Radiative properties of porous fly ash particles based on the particle superposition model

Abstract

Research on the radiative properties of porous fly ash particles is highly important for accurately assessing the radiative impact of particles and their remote-sensing measurements. We develop a general porous particle model based on the particle superposition model for flexibly constructing variations in the particle shape, size parameters, porosity, pore size, and pore dispersed distribution. Concentrated, dispersed, and cratered surface porous particle models are constructed to consider the effect of the distribution of pores on the radiative properties of porous particles. The radiative properties of porous fly ash particles are computed using the discrete dipole approximation (DDA) method. The effects of the porosity, pore size, pore dispersed distribution, and overall particle size on the radiative properties are analyzed. Generally, the increase of pore size promotes forward scattering intensity and weakens backward scattering intensity. The more dispersed pore distribution promotes stronger backward scattering intensity and stronger oscillations of the degree of linear polarization.
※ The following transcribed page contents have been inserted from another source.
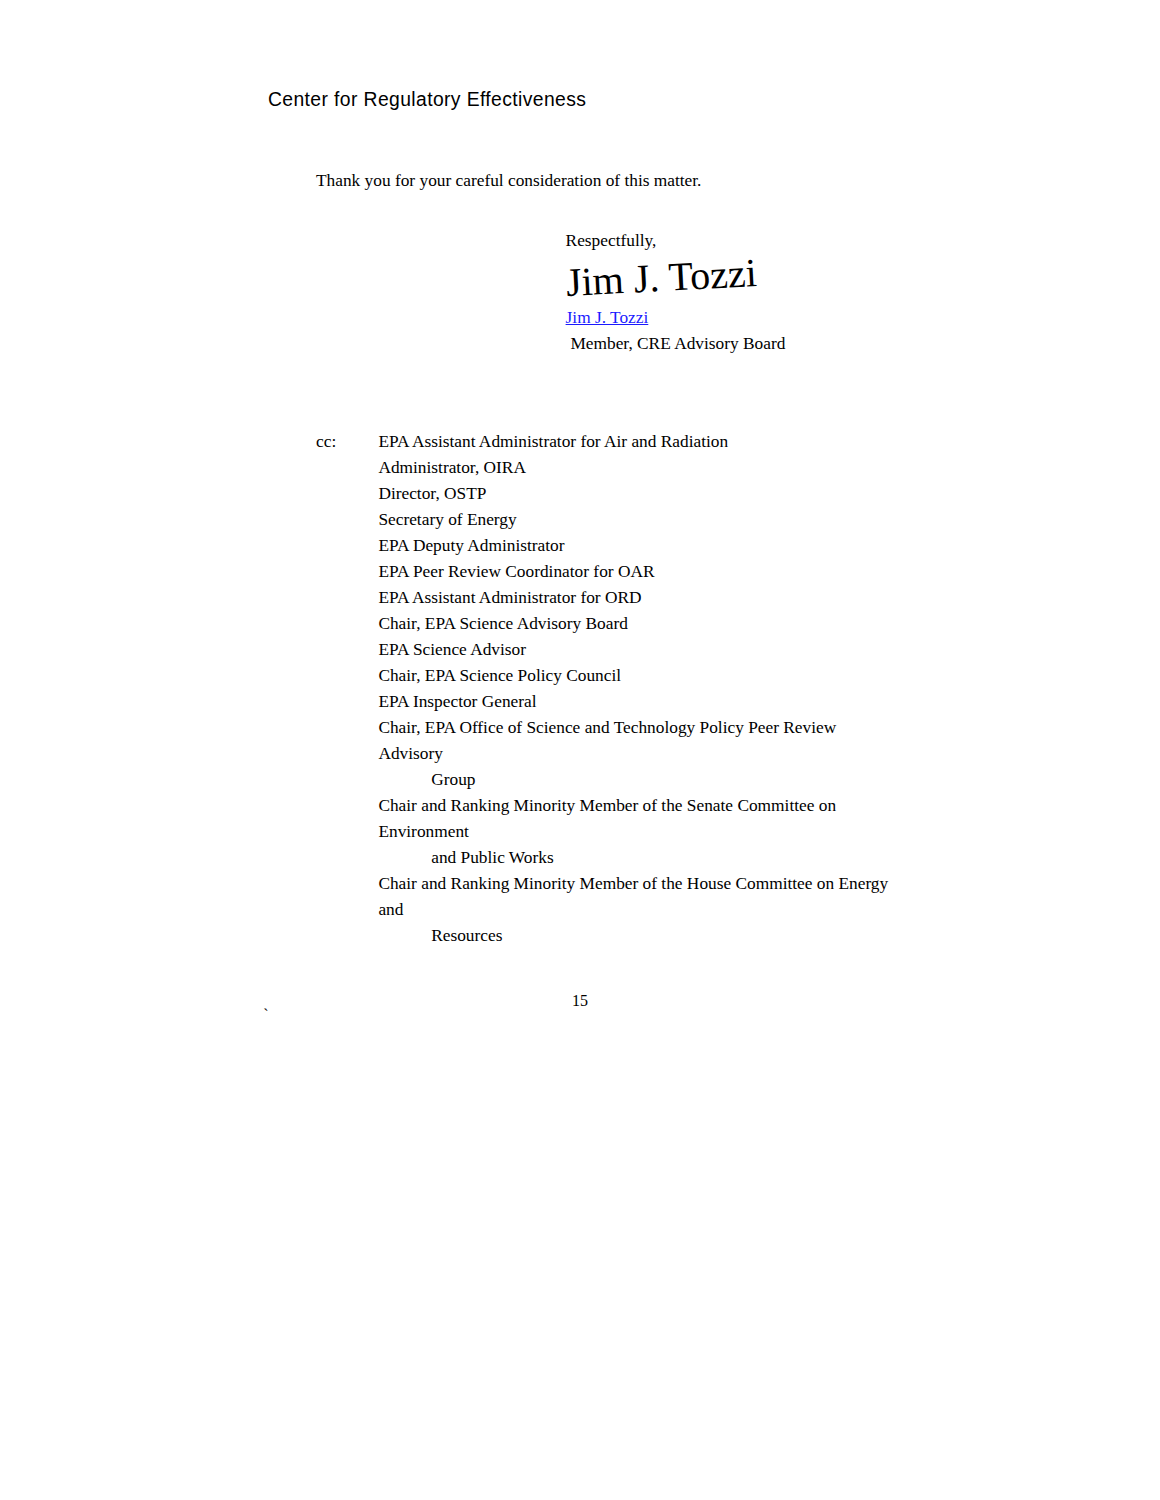Center for Regulatory Effectiveness
Thank you for your careful consideration of this matter.
Respectfully,
Jim J. Tozzi
Jim J. Tozzi
Member, CRE Advisory Board
cc:
EPA Assistant Administrator for Air and Radiation
Administrator, OIRA
Director, OSTP
Secretary of Energy
EPA Deputy Administrator
EPA Peer Review Coordinator for OAR
EPA Assistant Administrator for ORD
Chair, EPA Science Advisory Board
EPA Science Advisor
Chair, EPA Science Policy Council
EPA Inspector General
Chair, EPA Office of Science and Technology Policy Peer Review Advisory
Group
Chair and Ranking Minority Member of the Senate Committee on Environment
and Public Works
Chair and Ranking Minority Member of the House Committee on Energy and
Resources
`
15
Measurement of the Mueller matrix element S11 in different scattering angle regions can be descriptive of the pore distribution. The dispersed pore distribution promotes the extinction cross sections. The asymmetry parameter decreases with the increase of porosity and increases with increasing pore size. In addition, it is necessary to consider both the particle size and pore dispersed distribution for investigating the effect of porosity and pore size on the single-scattering albedos of porous fly ash particles.